■ **Work to be completed**
Copy out the lines of text in the records below without any change, leaving out the pictures.

■ **Given information**
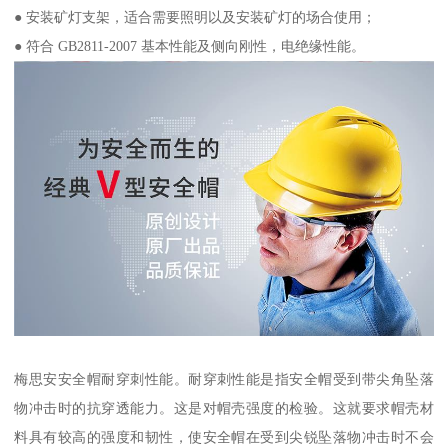
● 安装矿灯支架，适合需要照明以及安装矿灯的场合使用；
● 符合 GB2811-2007 基本性能及侧向刚性，电绝缘性能。
梅思安安全帽耐穿刺性能。耐穿刺性能是指安全帽受到带尖角坠落
物冲击时的抗穿透能力。这是对帽壳强度的检验。这就要求帽壳材
料具有较高的强度和韧性，使安全帽在受到尖锐坠落物冲击时不会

■ **Result for this exercise**
● 安装矿灯支架，适合需要照明以及安装矿灯的场合使用；
● 符合 GB2811-2007 基本性能及侧向刚性，电绝缘性能。
梅思安安全帽耐穿刺性能。耐穿刺性能是指安全帽受到带尖角坠落
物冲击时的抗穿透能力。这是对帽壳强度的检验。这就要求帽壳材
料具有较高的强度和韧性，使安全帽在受到尖锐坠落物冲击时不会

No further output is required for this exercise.